In this presentation, we will focus on using cultural humility to better understand the students we work with by demonstrating that, while we don’t pretend to act like we know or can ever fully understand their experience, we want to in good faith to learn from them and better understand. The National Institutes of Health (NIH) defines cultural humility as “a lifelong process of self-reflection and self-critique whereby the individual not only learns about another’s culture, but one starts with an examination of her/his own beliefs and cultural identities.” In this presentation, we will look at why cultural humility is an important tool for working with diverse, minoritized students with intersecting identities and how and when we can incorporate it into our work. Some of the points we will be focusing on include:
• Cultural humility is a lifelong commitment to self-evaluation and self-critique
• Requires a desire to fix power imbalances
• Includes aspiring to develop partnerships with people and groups who advocate for others
• Cultural humility is distinct from cultural competency and reflexivity
• Cultural humility requires historical awareness
Author, Lawyer and Community Activist Jeffrey Kass will explore one of the more difficult topics when it comes to equity and diversity. Unconscious bias. That part of our brains that controls most of our actions and about which we are largely unaware. This session will unravel that bias and provide real life solutions on how to address it, ultimately to move towards a more inclusive world. Questions and honest exchange of ideas are welcome.

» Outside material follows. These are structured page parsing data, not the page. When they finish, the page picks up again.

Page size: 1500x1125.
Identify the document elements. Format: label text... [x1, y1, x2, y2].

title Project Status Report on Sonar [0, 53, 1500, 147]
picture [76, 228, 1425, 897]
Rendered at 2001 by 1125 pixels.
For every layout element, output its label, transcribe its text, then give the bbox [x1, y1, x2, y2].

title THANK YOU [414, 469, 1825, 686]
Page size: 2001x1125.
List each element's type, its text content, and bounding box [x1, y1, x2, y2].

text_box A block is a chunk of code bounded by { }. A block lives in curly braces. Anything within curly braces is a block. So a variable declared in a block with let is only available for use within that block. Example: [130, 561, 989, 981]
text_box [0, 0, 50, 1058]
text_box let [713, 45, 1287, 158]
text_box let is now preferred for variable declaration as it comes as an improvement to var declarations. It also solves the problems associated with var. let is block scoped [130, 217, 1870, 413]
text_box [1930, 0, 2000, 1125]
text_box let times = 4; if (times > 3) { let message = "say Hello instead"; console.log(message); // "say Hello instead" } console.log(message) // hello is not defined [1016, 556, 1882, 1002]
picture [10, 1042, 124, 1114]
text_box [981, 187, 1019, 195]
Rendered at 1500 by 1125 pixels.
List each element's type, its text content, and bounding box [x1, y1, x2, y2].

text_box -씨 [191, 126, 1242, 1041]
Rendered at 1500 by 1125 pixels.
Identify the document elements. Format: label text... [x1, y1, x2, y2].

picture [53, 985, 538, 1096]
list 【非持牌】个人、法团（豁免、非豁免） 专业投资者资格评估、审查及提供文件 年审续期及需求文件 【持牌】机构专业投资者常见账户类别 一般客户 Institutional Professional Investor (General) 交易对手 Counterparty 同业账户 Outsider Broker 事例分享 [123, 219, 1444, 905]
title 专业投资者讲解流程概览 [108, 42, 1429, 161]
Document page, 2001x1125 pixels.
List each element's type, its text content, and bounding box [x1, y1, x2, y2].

Community College of Aurora has recently received Title V grant funding as a developing Hispanic-Serving Institution to democratize the classroom through the use of inclusive and culturally responsive pedagogical practices in gateway courses. Our Title V grant work led to a reimagined vision of what an introductory composition class (i.e., ENG 121) can and should be in order to center students and engage their strengths, passions, and lived experiences. Drawing on tenets of Critical Race Theory and community cultural wealth (Yosso 2005), we developed a menu (i.e., a curated collection of culturally sustaining composition projects) and a “create your own path” curriculum in partnership with ENG 121 faculty and instructors. We use student-led writing groups and labor contracts to emphasize process over product, and we disrupt dominant norms by allowing projects to be submitted in a variety of creative genres. Students are encouraged to choose the assignment prompt and the genre in which they communicate and compose. Choice allows students to develop more autonomy, become more independent learners, better understand the role of process in composition, and better recognize the transferability of skills learned in the composition class. Rather than requiring “traditional academic essays,” students are encouraged to lean on their cultural wealths and celebrate the variety of skills, talents, and knowledges they already possess in the process of invention, creation, and revision. During our presentation we will share and explore the ways we developed our composition menu with the goal of supporting and sustaining students of color in our reimagined liberatory classrooms.